The biggest hurdle for unmanned aerial vehicles to clear in order to gain Federal Aviation Administration approval for use in the national airspace is development of systems to prevent them from crashing into each other and, even more important, into manned aircraft. And the key challenge in developing such a “sense-and-avoid” system has been developing technology that can reliably detect the presence – and the course – of other aircraft and to engineer it into a package small enough and light enough for UAVs.
Researchers at the University of Denver’s Unmanned Systems Research Institute may have the answer. The group has developed a phased-array radar system that weighs only 12 ounces and is small enough to fit in the palm of one’s hand.
According to Mark Rutherford, assistant professor of computer science and deputy director of the Unmanned Systems Research Institute, the team wanted to develop a radar-based solution because radar offers several advantages over the two other technologies – optical camera-based systems and transponder systems – that have been under development for sense-and-avoid systems.
Transponder-based systems are highly reliable but only work when all the aircraft in the airspace are equipped with transponders. “There may be government regulations in this country that say that everything has to have a transponder, but in some cases a transponder would cost more than the whole vehicle,” Rutherford said. “We’re not sure that we want to plan on the fact that everything out there is going to have a transponder on it.”
Camera-based systems may detect other aircraft regardless of the equipment they carry, but their effectiveness is affected by atmospheric conditions. “Radar works in nighttime, and it works regardless of the lighting conditions and in weather conditions where you don’t have good visibility,” Rutherford said.
Despite radar’s advantages, Rutherford said, “we couldn’t find anything that was designed specifically for very small vehicles. And most vertical takeoff and landing vehicles are really limited in payload, so we wanted something that would work in that context.”
The team built everything from scratch except the antenna – digital signal processor, circuit boards and the software. “In our field tests we were able to detect and identify targets of the size roughly equivalent to UAV at about 100 meters or 300 feet,” Rutherford noted, and added that the team is continuing to work on increasing the range of the unit.
The technology was licensed in April to Integrated Robotics Imaging Systems in Kenai, Alaska, which will be testing it on its Infotron IT180, a French-made, dual-rotor unmanned platform.

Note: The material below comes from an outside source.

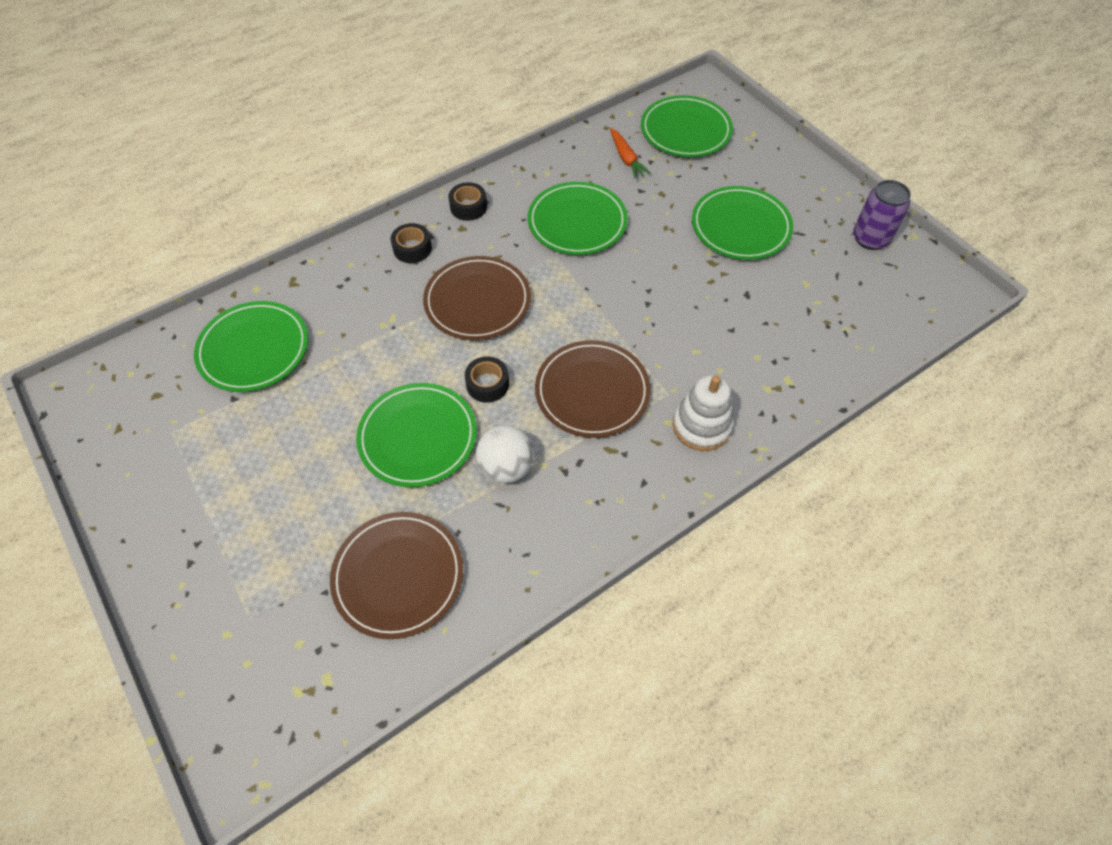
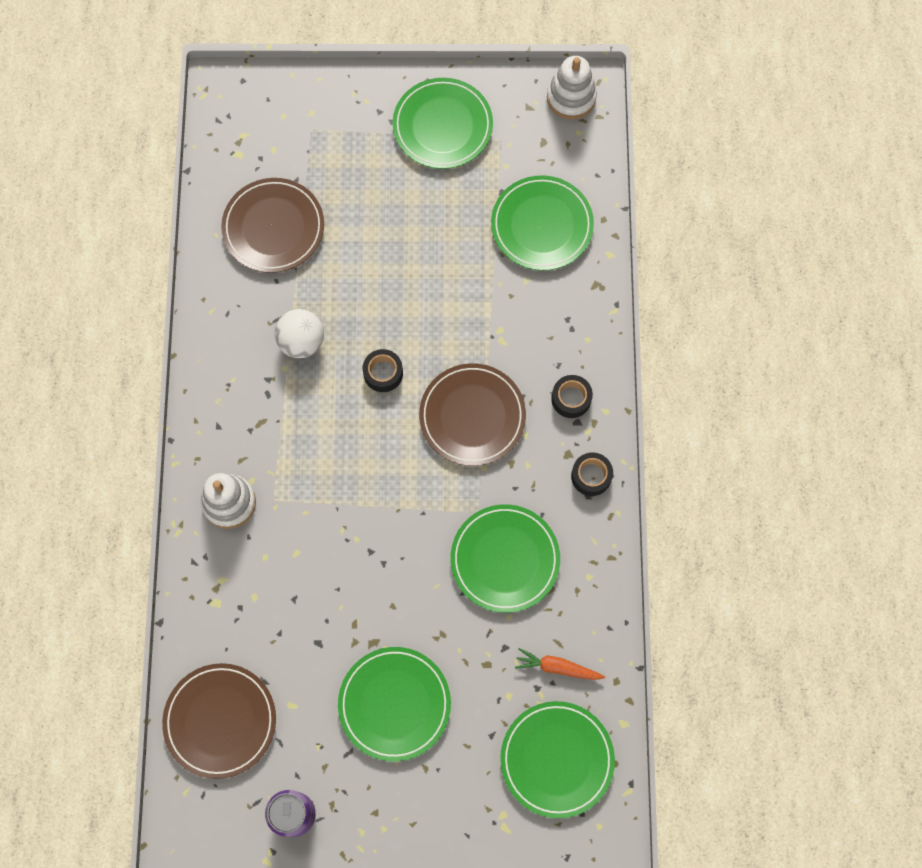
camera: 125 degrees right, 15 degrees up
(88, 400) = (571, 97): none -> white stacking toy
(418, 437) = (372, 297): green plate -> green plate (442, 126)
(592, 391) = (319, 445): brown plate -> brown plate (220, 721)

At 31 pounds and with a 71-inch rotor diameter, the Infotron device is larger than many UAVs. But John Parker, president of Integrated Robotics, said he plans to further reduce the size and weight of the system, making it feasible for a wider array of smaller UAVs. “When I’m done it will be about 4 ounces,” Parker promised. “I’m going to be refining it and changing it and either adding claims to the existing patent or patenting the changes that we make.”
According to Parker, new phased arrays are available that don’t require a servo device to move the radar. “Instead of having the sensors driven, they are actually applied to a dome – to a “radome” – and they have overlapping fields of view so you don’t have to have a servo driving them back and forth,” Parker said. “So they can continuously scan the sky ahead.”
Parker says he’s also receiving interest from the general aviation sector. “Other small radars that are being used in general aviation are in the $15,000 range,” Parker explained. “We think we’re going to be in a very good position at around $7,300 to $7,500. That’s why general aviation is interested in this.”
“I see this industry changing rapidly the next 24 months,” Parker said. “I think you’ll see the commercialization begin to occur. It’s already happening.”